Michael Rakowitz, Behemoth II (2024)
KADIST presents Michael Rakowitz, Behemoth II (2024), in collaboration with the San Francisco Art Fair, April 25-28, 2024.
Michael Rakowitz in conversation with Erika Mei Chua Holum, Assistant Curator, Blaffer Art Museum), San Francisco Art Fair, April 26, 2024, 1-2 pm
Michael Rakowitz is an Iraqi-American artist who often works in the public space, interrogating urbanism, architecture, and memory. Behemoth II is a meditation on the relationship between monuments in the US that have been removed and those that remain.
The word monument is derived from the Latin verb monere, meaning “to remind,” “to advise,” and “to warn.” From monere, we also get words like demonstrate, to show something; remonstrate, to make a forcefully reproachful protest; and monster. Monsters have functioned allegorically throughout history, often sent from above as a warning to humankind. America’s public spaces are occupied by markers that function less as memorials than as warnings, sculpting centuries of settler colonialism, white supremacy, and imperialism.
A series of inflatable sculptures, titled Behemoth, invoke the redacted monuments shrouded in black tarps in cities like Charlottesville and Chicago. Perpetually rising and falling, it suggests the ongoing cruelty of deferral and debate around the removal of these monuments, and the desire to preserve them instead of the communities that continue to fight for liberation.

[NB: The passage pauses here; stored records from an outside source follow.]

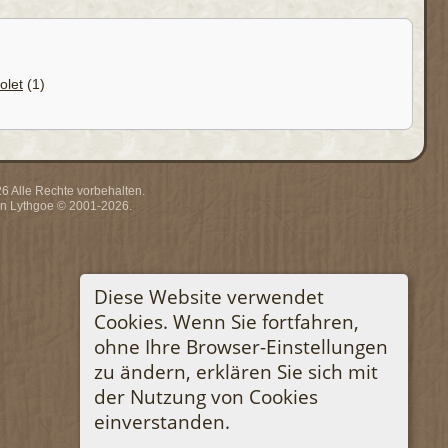
olet
(1)
 Alle Rechte vorbehalten.
rin Lythgoe © 2001-2026.
Diese Website verwendet
Cookies. Wenn Sie fortfahren,
ohne Ihre Browser-Einstellungen
zu ändern, erklären Sie sich mit
der Nutzung von Cookies
einverstanden.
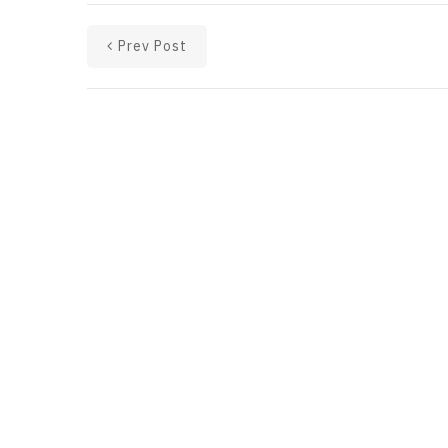
Prev Post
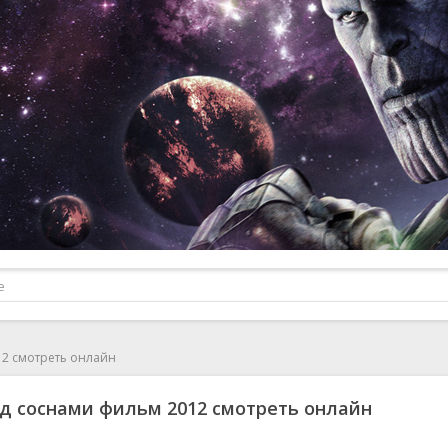
12 смотреть онлайн
д соснами фильм 2012 смотреть онлайн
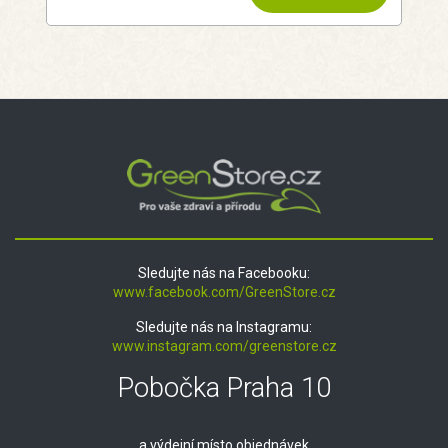
Sledujte nás na Facebooku:
www.facebook.com/GreenStore.cz
Sledujte nás na Instagramu:
www.instagram.com/greenstore.cz
Pobočka Praha 10
a výdejní místo objednávek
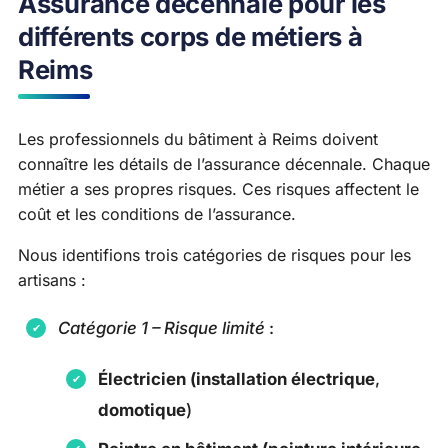
Assurance décennale pour les
différents corps de métiers à
Reims
Les professionnels du bâtiment à Reims doivent
connaître les détails de l’assurance décennale. Chaque
métier a ses propres risques. Ces risques affectent le
coût et les conditions de l’assurance.
Nous identifions trois catégories de risques pour les
artisans :
Catégorie 1 – Risque limité
:
Électricien (installation électrique
,
domotique
)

Commissioned especially for the 2024 San Francisco Art Fair, Behemoth II takes the shape of the Ulysses S. Grant monument that was defaced and toppled in Golden Gate Park in the summer of 2020 during the George Floyd uprisings, and confronts the legacy of Grant.
After the presentation at San Francisco Art Fair, Behemoth II will travel to the Seattle Art Fair (July 25–28, 2024), followed by the collaborative exhibition Makeshift Memorials, Small Revolutions at the Blaffer Art Museum, University of Houston, and KADIST San Francisco in the fall of 2024.